The video makes it clear that we need a fundamental rethinking of housing strategy. Part of the answer is to allow local councils with strong balance sheets to borrow against their housing assets to finance new affordable house building capable of generating a return.

But we also need to drive a shift from current to capital spending over the medium term – reversing the shift from housing capital to housing benefit. In a recently published report, “Together at home: A new strategy for housing” (pdf), the Institute for Public Policy Research (IPPR) has suggested a way this could be done, by also embracing a radical localism.

The centre-piece would be a long term strategy to decentralise power and responsibility for housing expenditure to local areas – perhaps local government – with a remit for meeting local housing need, including by increasing housing supply. If Labour was to be really bold and radical on housing, this is an idea it should be taking up.

14 Responses to “Lab 2012: Time for a fundamental rethinking of housing strategy”

  1. treborc1

    There’s a growing recognition housing is a priority.

    That is so funny, it has to be the worse joke in living memory, but of course it was not a joke was it.

    Housing was needed in 1997 it was needed even more when Labour had it’s immigration frenzy, and it’s needed now, but when Labour can regain it socialism and speak about council housing and not this ridiculous and silly affordable homes.

    The problem is of course is trust, labour said many things in 1996 like free education and then of course at a time of plenty decided to charge students, charge for prescriptions they even thought about charging for GP’s..

    So Ball’s now telling us about 100,000 houses as it this would get the country going again, the problem is of course Balls 100,000 in how many years mate, or would you simple forget it because your back in power, Labour biggest problem is the voters having short memories sadly it’s not that short mate.
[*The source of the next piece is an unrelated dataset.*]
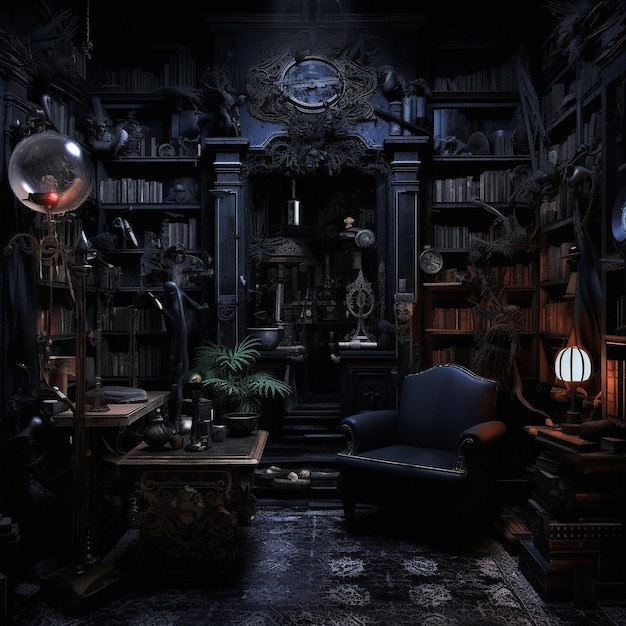
This screenshot has width=626, height=626. Find the location of `rug`. rug is located at coordinates (317, 573).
Trust is the word, and Trust is hard won.

  2. mikems

    I’m concerned that all they can talk about are ‘affordable homes’ which, erm, aren’t affordable to people on the minimum wage.

    I hope they don’t mean building for private rental, because that would deny local authorities rental income that could be reinvested in the local area. It would mean more public money going in subsidy to private landlords.

    They have a chance to kill a whole flock of birds with one stone : council housing. More employment, guaranteed income for local govt, reduced payouts in Housing benefits, lower housing costs for all, greater social integration. It’s win, win, win, win, win.

    But I doubt that they have shaken off the baleful weight of new Labour yet and are not ready for proper policy decisions.

  3. mikems

    ‘Immigration frenzy’?

    I think it is obsessives like yourself – angry and ill-informed, but desperate to find someone to blame – that are in constant frenzy, not sensible people.

  4. Harry Barnes

    Appropriately, it it is the 40th Anniverary of the fight aganist the Housing Finance Act and the start of the Clay Cross Rent Rebellion, see – http://dronfieldblather.blogspot.co.uk/2012/10/the-clay-cross-rent-rebellion.html

  5. treborc1

    You mean Labour did not let in Immigrants then, if they did not why the hell, are labour apologizing for it.

    You mean Labour built social housing, even now not a single word about social; housing.

    It’s the idiots like your self who are what New labour and cannot see past noses.